A visit from important foreign guests to the institute warranted a trip to eat the all famous, “Beijing kao ya,” or Peking Roast Duck. Our group of ten headed to a famous roast duck restaurant near the Olympic village. The place was packed with waitresses in Qing Dynasty costumes with walki-talkies and headphones. The walls were covered in pictures of foreign guests and dignitaries that had dined there during the Olympics. I noted that Gloria Macapagal-Arroyo represented the Philippines as well as one could with a whole naked duck in the foreground. We were ushered to the private “Putin room,” complete with Chinese and Russian flags as the table centerpiece and pictures of Vladimir Putin and his entourage enjoying roast duck.
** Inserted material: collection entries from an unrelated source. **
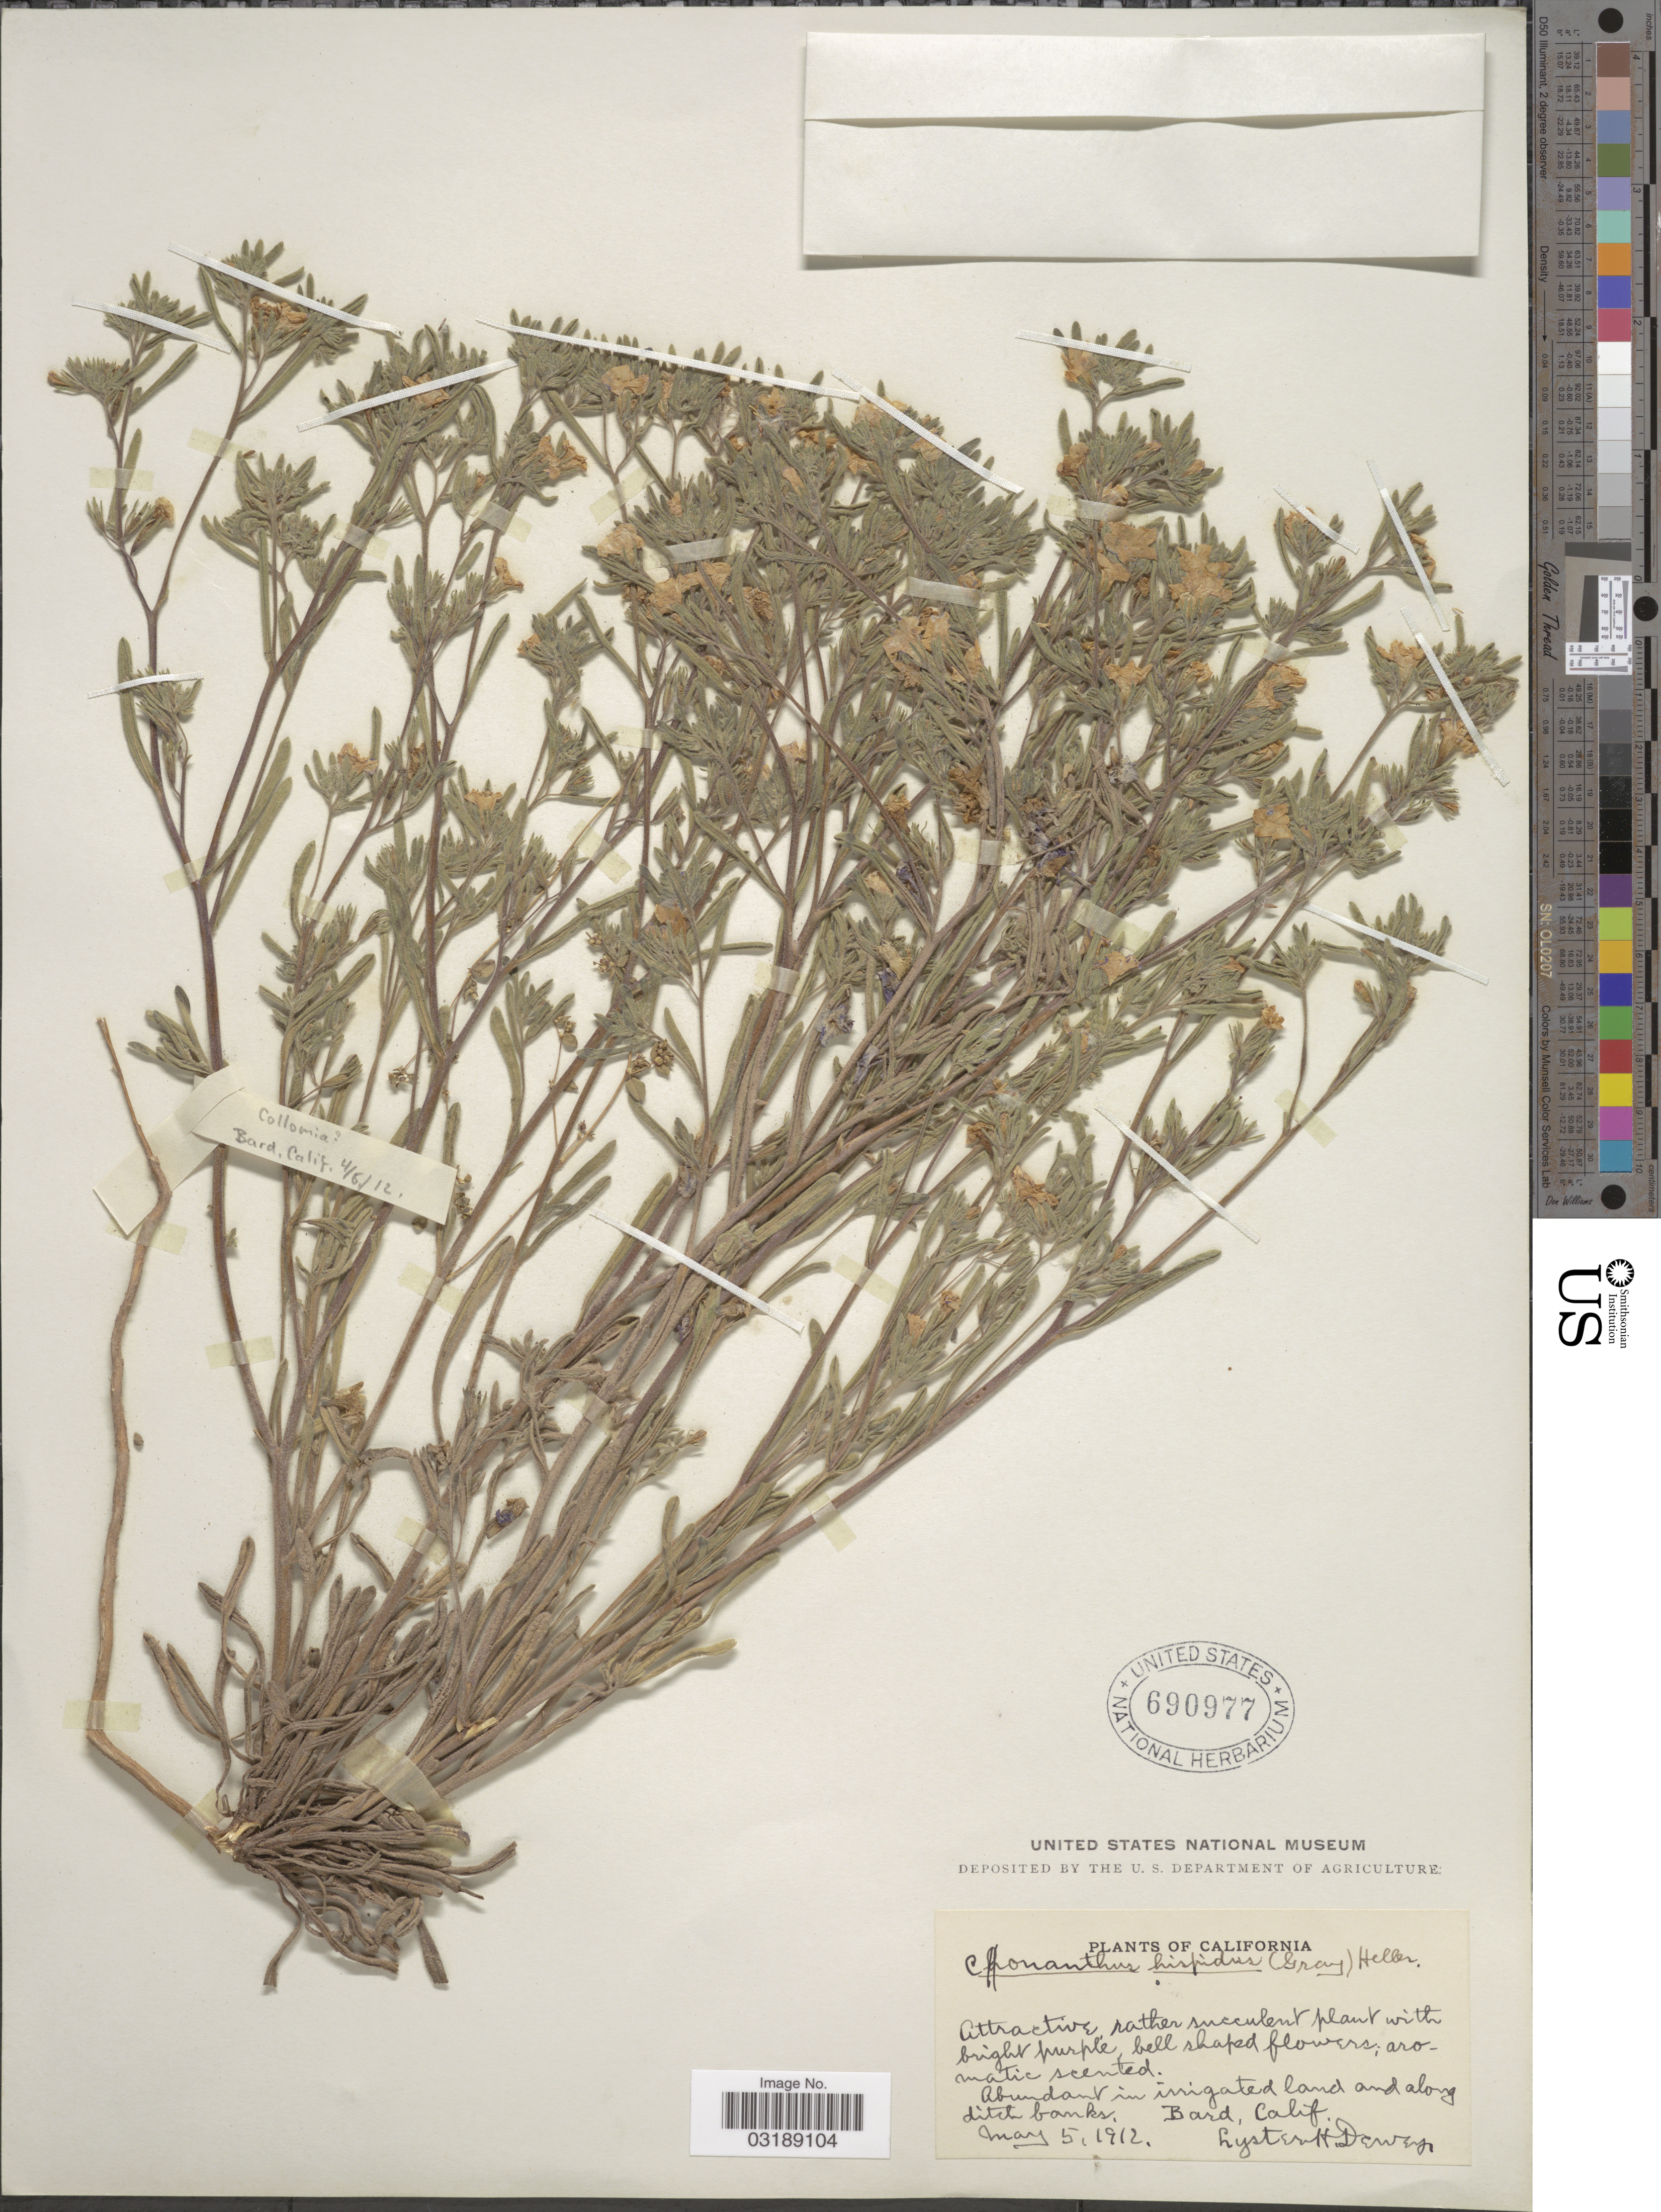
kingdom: Plantae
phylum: Tracheophyta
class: Magnoliopsida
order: Boraginales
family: Namaceae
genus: Nama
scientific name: Nama hispida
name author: A. Gray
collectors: L. H. Dewey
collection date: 1912-05-05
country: United States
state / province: California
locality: Abundant in irrigated land and along ditch banks, Bard, Calif.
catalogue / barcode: US 690977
We ordered two entire ducks prepared with the “Putin” menu.
This restaurant was obviously still riding the Olympic theme. First to arrive on our table was a small plate of fried duck skin intricately woven into the shape of the neighboring Olympic bird nest. Next was a simulacrum of the Olympic aquatic center which took the form of duck skin chunks suspended in a rectangular mass of translucent gelatin. The jiggling mound was set atop a base with a blue twinkling light bulb making it glow aquamarine. I tried a cube as it glided past me on the rotating glass Lazy Susan. It tasted exactly like what you might expect if you ate a big spoon full of the semi-hardened grease that pools around your turkey a few days after Thanksgiving.
The waitress announced the name of each in Chinese as she placed them on the table. First was the usual, duck meat served with sweet hoisin (thick dark and sweet) sauce and spring onions all to be rolled up in thin crepe-like pancakes and eaten like tiny burritos. Undeniably delicious! Then, a plate of fleshy floppy “duck feet” arrived. With a little encouragement from my boss, the other American at the table and I lifted the wilted webbed bits of flesh from the plate with chop sticks, dipped them into mustard sauce, and plunged them into your mouths with a cringe. We both reached for our beer and gulped to forget the soft crunch of flavorless cartilage. I understood the next few dishes as announced, “duck liver,” “duck hearts cooked in Chinese white liquor,” “duck neck,” “boiled duck head,” (which was split in two for ease of eating I suppose). But then there was one dish announced that was beyond my vocabulary and visual identification. I turned to my boss and said, “I don’t’ know that one.” He laughed out loud and said, “And nor can I tell you.” There was an awkward silence as he thought for a moment and then said in English, “The Chinese have a special word for this too, “Duck Precious!”
I tried everything and at the same time tried not to think about what effect the layering of such new cuisine in my stomach might have later.